What is the difference between log_softmax and softmax?

What is the difference between log_softmax and softmax?
How to explain them in mathematics?
Thank you!


log_softmax applies logarithm after softmax.


exp(x_i) / exp(x).sum()


log( exp(x_i) / exp(x).sum() )

log_softmax essential does log(softmax(x)), but the practical implementation is different and more efficient while doing the same operation. You might want to have a look at http://pytorch.org/docs/master/nn.html?highlight=log_softmax#torch.nn.LogSoftmax and the source code.

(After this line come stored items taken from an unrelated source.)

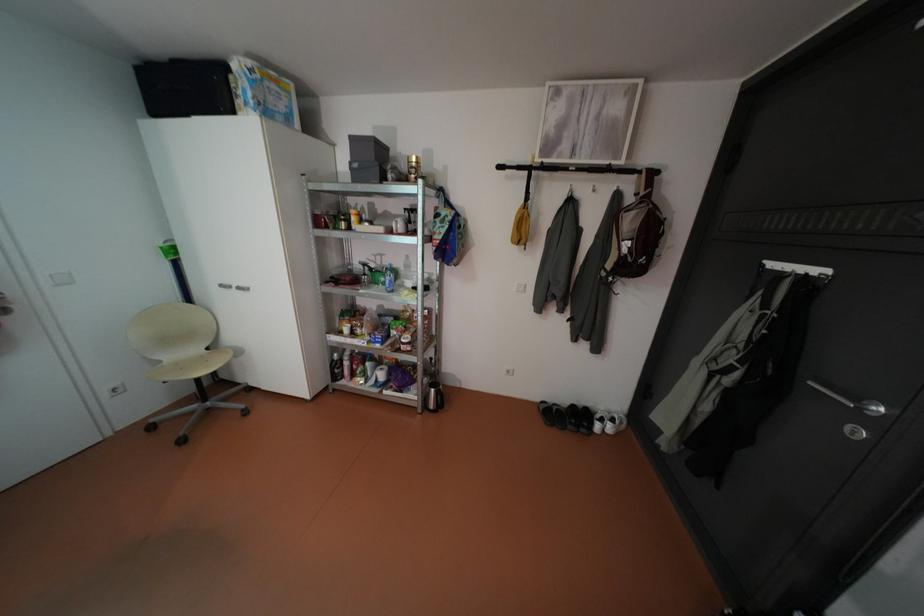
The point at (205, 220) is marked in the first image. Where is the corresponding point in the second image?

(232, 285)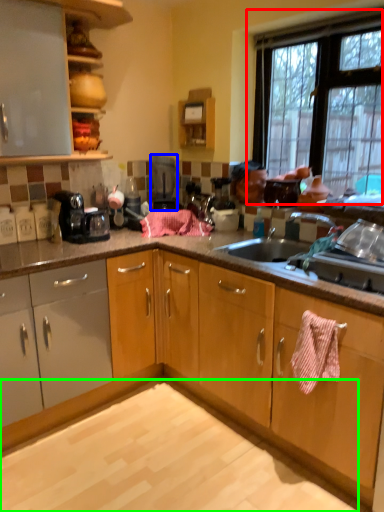
Question: Based on their relative distances, which object is nearer to window (highlighted by a red box)? Choose from kitchen appliance (highlighted by a blue box) and granite (highlighted by a green box).

Choices:
 (A) kitchen appliance
 (B) granite

Answer: (A)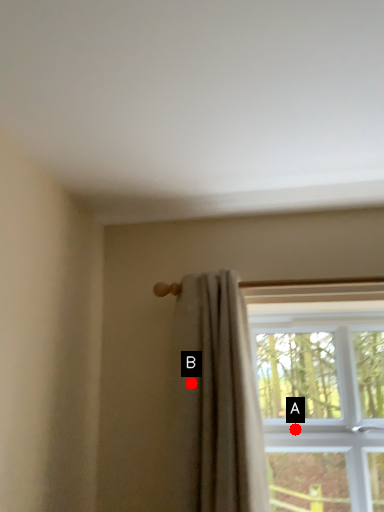
Question: Two points are circled on the image, labeled by A and B beside each circle. Which point is further to the camera?

Choices:
 (A) A is further
 (B) B is further

Answer: (A)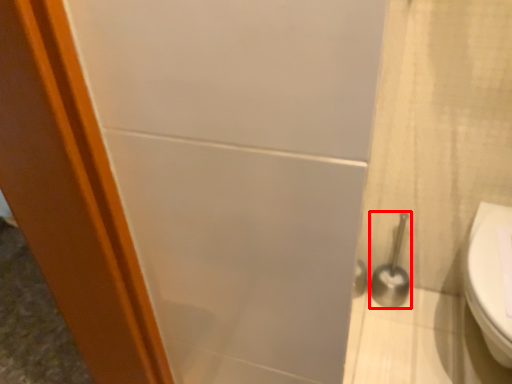
Question: From the image's perspective, considering the relative positions of shower (annotated by the red box) and toilet in the image provided, where is shower (annotated by the red box) located with respect to the staircase?

Choices:
 (A) below
 (B) above

Answer: (B)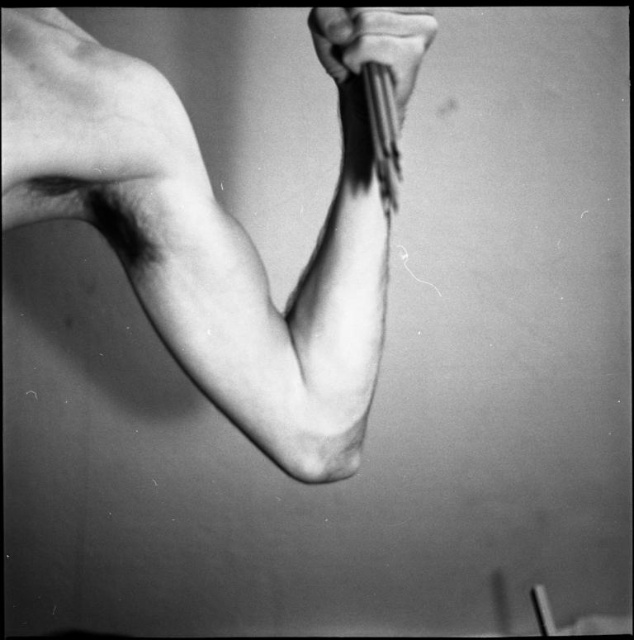
Question: Which object is closer to the camera taking this photo?

Choices:
 (A) smooth black pen at upper center
 (B) smooth skin arm at center

Answer: (B)

Question: Can you confirm if smooth skin arm at center is positioned below smooth black pen at upper center?

Choices:
 (A) yes
 (B) no

Answer: (A)

Question: Is smooth skin arm at center further to camera compared to smooth black pen at upper center?

Choices:
 (A) no
 (B) yes

Answer: (A)

Question: Which point is farther to the camera?

Choices:
 (A) (403, 104)
 (B) (184, 204)

Answer: (B)

Question: Where is smooth skin arm at center located in relation to smooth black pen at upper center in the image?

Choices:
 (A) left
 (B) right

Answer: (A)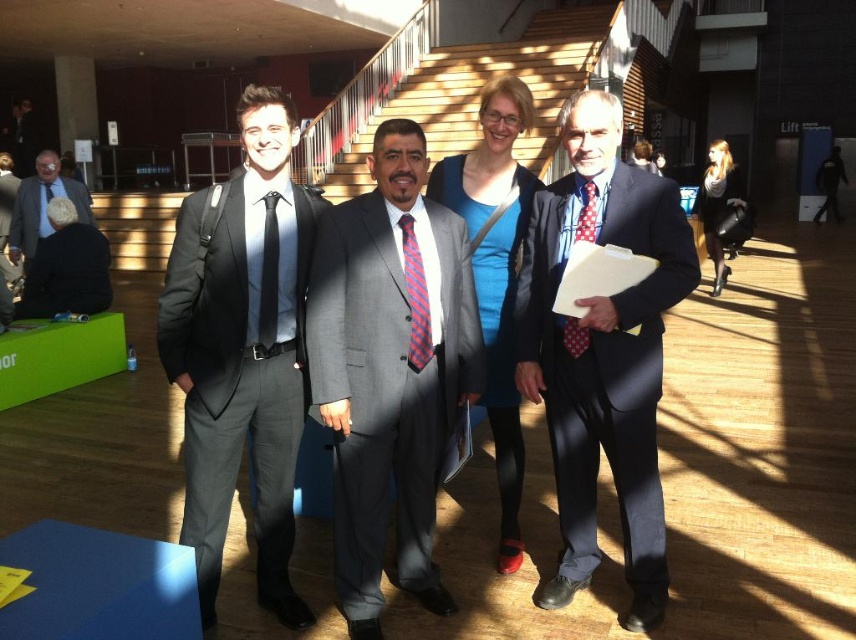
Question: Does gray suit at center lie behind blue fabric dress at center?

Choices:
 (A) no
 (B) yes

Answer: (A)

Question: Does matte black suit at left appear over blonde hair at upper right?

Choices:
 (A) no
 (B) yes

Answer: (B)

Question: Can you confirm if gray suit at center is wider than matte black suit at left?

Choices:
 (A) yes
 (B) no

Answer: (B)

Question: Which of the following is the farthest from the observer?

Choices:
 (A) (354, 634)
 (B) (715, 237)
 (C) (646, 296)
 (D) (74, 196)

Answer: (B)

Question: Which point is farther from the camera taking this photo?

Choices:
 (A) click(263, 268)
 (B) click(724, 278)
 (C) click(491, 195)

Answer: (B)

Question: Considering the real-world distances, which object is closest to the gray wool suit at left?

Choices:
 (A) blonde hair at upper right
 (B) gray suit at center

Answer: (B)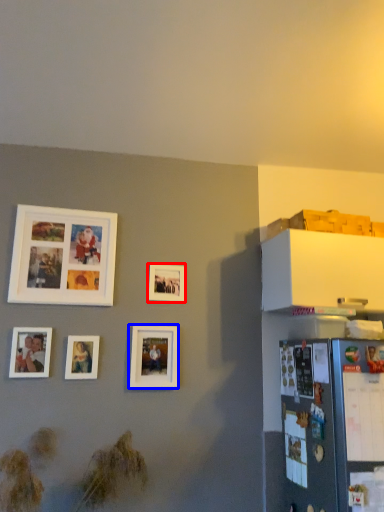
Question: Which object appears closest to the camera in this image, picture frame (highlighted by a red box) or picture frame (highlighted by a blue box)?

Choices:
 (A) picture frame
 (B) picture frame

Answer: (B)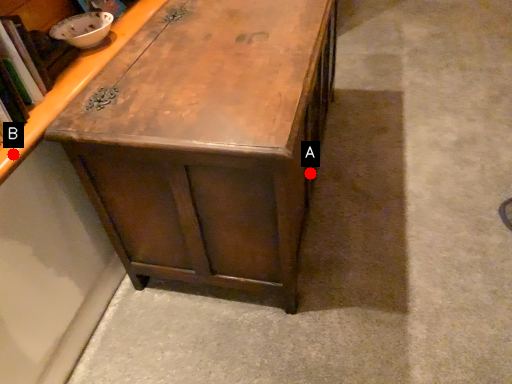
Question: Two points are circled on the image, labeled by A and B beside each circle. Which point is closer to the camera?

Choices:
 (A) A is closer
 (B) B is closer

Answer: (B)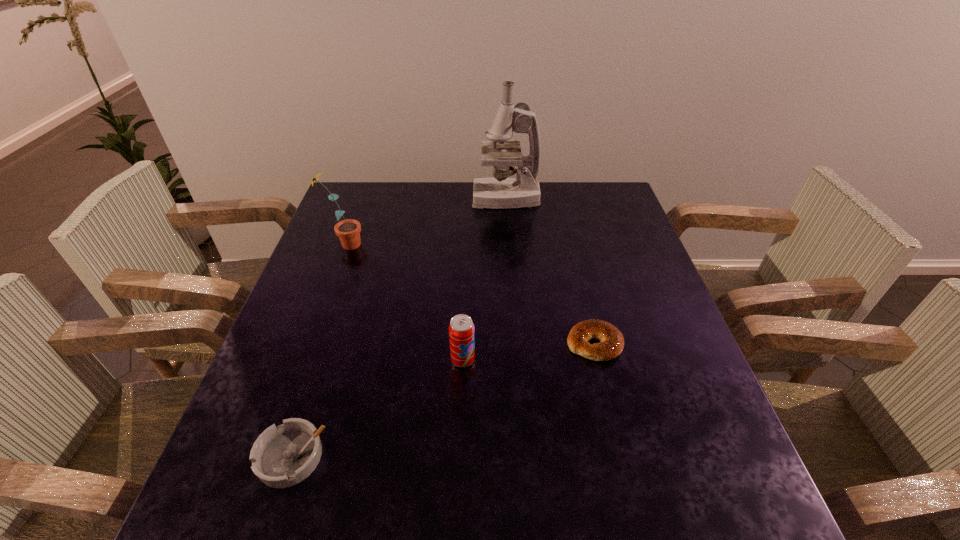
I want to click on free area in between the bagel and the nearest object, so click(443, 400).

You are a GUI agent. You are given a task and a screenshot of the screen. Output one action in this format:
    pyautogui.click(x=<x>, y=<y>)
    Task: Click on the free space between the third shortest object and the second tallest object
    The width and height of the screenshot is (960, 540).
    Given the screenshot: What is the action you would take?
    pyautogui.click(x=403, y=302)

Point out which object is positioned as the fourth nearest to the fourth nearest object. Please provide its 2D coordinates. Your answer should be formatted as a tuple, i.e. [(x, y)], where the tuple contains the x and y coordinates of a point satisfying the conditions above.

[(611, 344)]

You are a GUI agent. You are given a task and a screenshot of the screen. Output one action in this format:
    pyautogui.click(x=<x>, y=<y>)
    Task: Click on the object that is the third closest to the ashtray
    This screenshot has height=540, width=960.
    Given the screenshot: What is the action you would take?
    click(x=348, y=231)

Locate an element on the screen. The height and width of the screenshot is (540, 960). free space that satisfies the following two spatial constraints: 1. on the flower of the fourth nearest object; 2. on the left side of the ashtray is located at coordinates pos(265,457).

Locate an element on the screen. This screenshot has height=540, width=960. vacant space that satisfies the following two spatial constraints: 1. on the flower of the second tallest object; 2. on the left side of the nearest object is located at coordinates (265, 457).

Find the location of a particular element. free point that satisfies the following two spatial constraints: 1. on the back side of the nearest object; 2. on the right side of the soda can is located at coordinates (323, 360).

The image size is (960, 540). I want to click on vacant position in the image that satisfies the following two spatial constraints: 1. on the flower of the nearest object; 2. on the right side of the fourth shortest object, so click(x=265, y=457).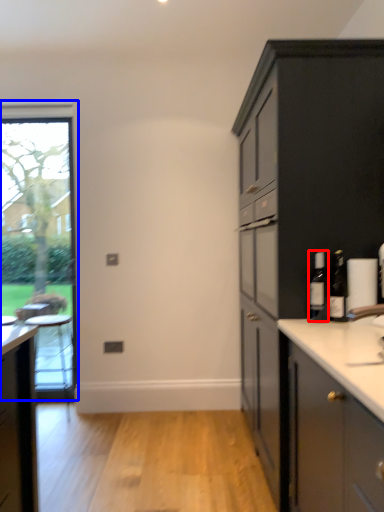
Question: Which of the following is the farthest to the observer, bottle (highlighted by a red box) or window (highlighted by a blue box)?

Choices:
 (A) bottle
 (B) window

Answer: (B)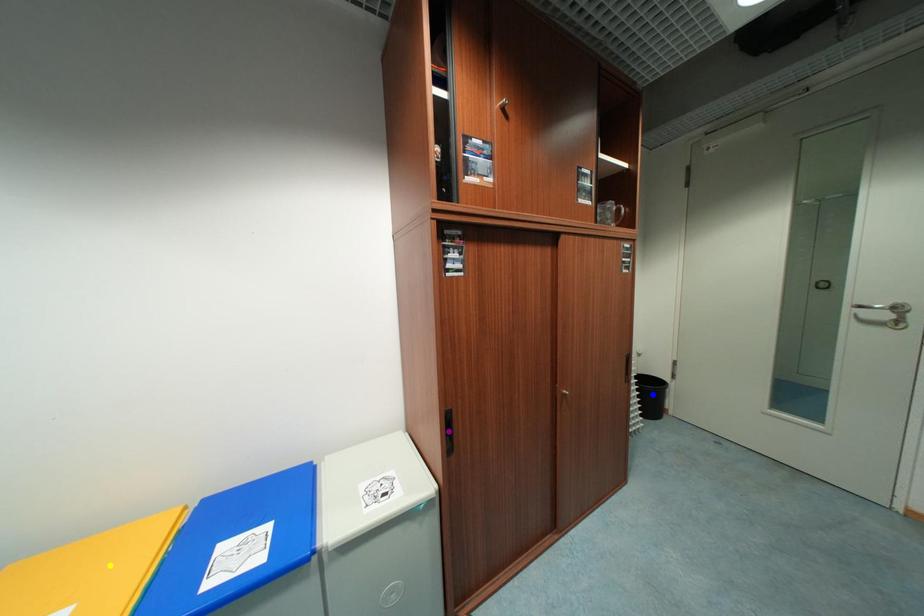
Order these from nearest to farthest:
purple point, yellow point, blue point

yellow point
purple point
blue point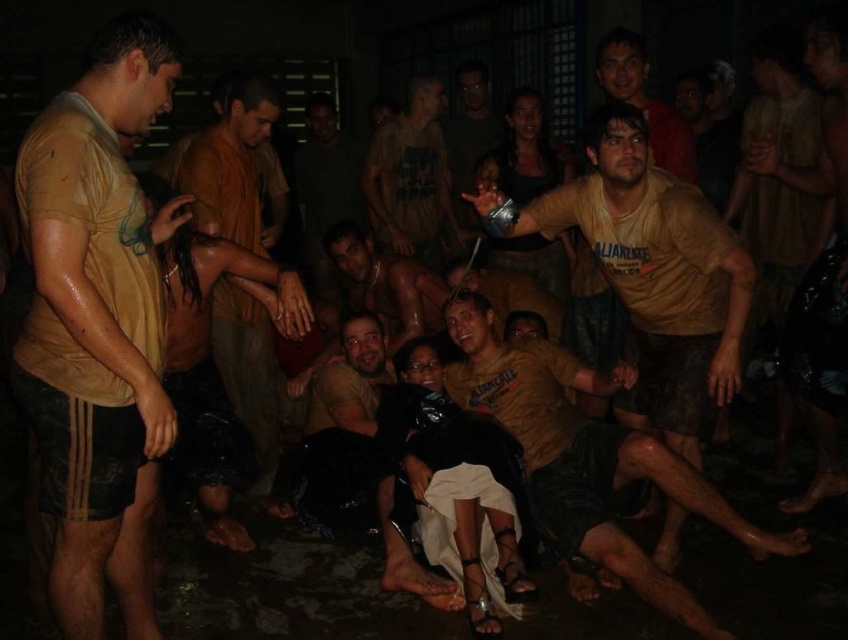
You are a photographer trying to capture a candid shot of the dark brown leather jacket at center. You notice a point at coordinates (360,460) in the image. Based on the scene description, where is this point located relative to the dark brown leather jacket at center?

The point at coordinates (360,460) is located on the dark brown leather jacket at center.

You are a photographer trying to capture a candid shot of the dark brown leather jacket at center and the matte yellow shirt at center. Since you want to focus on the jacket first, which one should you adjust your camera focus to first based on their positions?

The dark brown leather jacket at center is closer to the viewer than the matte yellow shirt at center, so you should adjust your camera focus to the dark brown leather jacket at center first.

You are at a party and see two people wearing a dark brown leather jacket at center and a matte yellow shirt at center. Which one is lower in position?

The dark brown leather jacket at center is below the matte yellow shirt at center, so the person wearing the dark brown leather jacket at center is lower in position.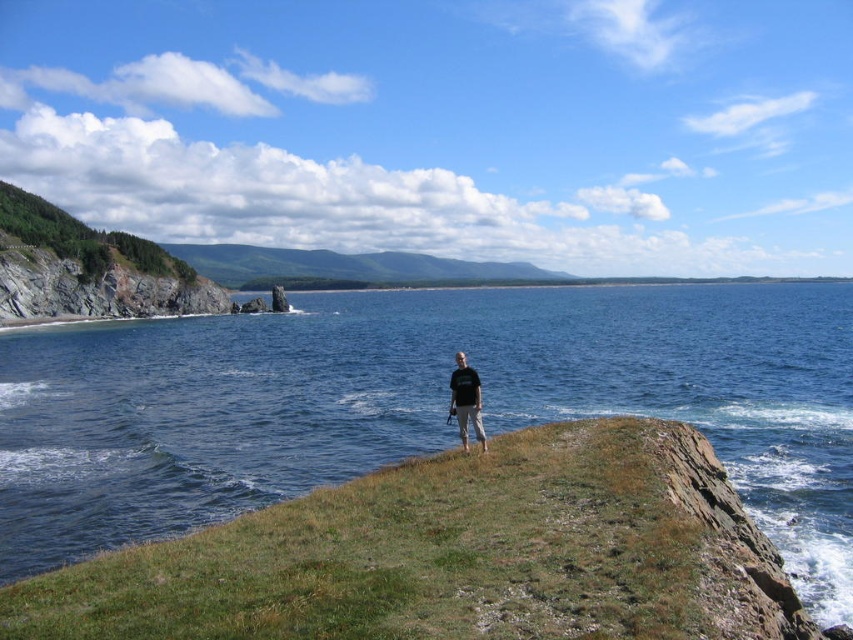
Question: Among these points, which one is nearest to the camera?

Choices:
 (A) (4, 316)
 (B) (465, 356)

Answer: (B)

Question: Which is nearer to the blue water at center?

Choices:
 (A) rocky cliff at left
 (B) black cotton shirt at center

Answer: (A)

Question: Can you confirm if blue water at center is positioned to the right of black cotton shirt at center?

Choices:
 (A) no
 (B) yes

Answer: (B)

Question: Can you confirm if rocky cliff at left is wider than black cotton shirt at center?

Choices:
 (A) yes
 (B) no

Answer: (A)

Question: Does rocky cliff at left appear under black cotton shirt at center?

Choices:
 (A) no
 (B) yes

Answer: (A)

Question: Which object appears closest to the camera in this image?

Choices:
 (A) rocky cliff at left
 (B) black cotton shirt at center
 (C) blue water at center

Answer: (C)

Can you please link that implementation?
Is it calculated by, x_i - log( exp(x).sum() ) ?

The implementation is done in torch.nn.functional where the function is called from c code: http://pytorch.org/docs/master/_modules/torch/nn/functional.html#log_softmax.

Is there any way to see the c code?

1 Like
1 Like

@KaiyangZhou’s answer may have been correct once, but does not match the current documentation, which reads:

“While mathematically equivalent to log(softmax(x)), doing these two
operations separately is slower, and numerically unstable. This function
uses an alternative formulation to compute the output and gradient correctly.”

And unfortunately the linked-to source for log_softmax merely includes a call to another .log_softmax() method which is defined somewhere else, but I have been unable to find it, even after running grep -r 'def log_softmax * on the pytorch directory.

EDIT: Regarding the source, Similar post: “Understanding code organization: where is `log_softmax` really implemented?”, answered by @ptrblck as pointing to the source code here: https://github.com/pytorch/pytorch/blob/420b37f3c67950ed93cd8aa7a12e673fcfc5567b/aten/src/ATen/native/SoftMax.cpp#L146 …And yet all that does is call still-other functions log_softmax_lastdim_kernel() or host_softmax. Still trying to find where the actual implementation is, not just calls-to-calls-to-calls.

You are right. There are two more dispatches involved and eventually _vec_log_softmax_lastdim is called for the log_softmax with a non-scalar input.


Is taking F.softmax and then applying torch.log same as F.log_softmax??

In theory these methods are equal, in practice F.log_softmax is numerically more stable, as it uses the log-sum-exp trick internally.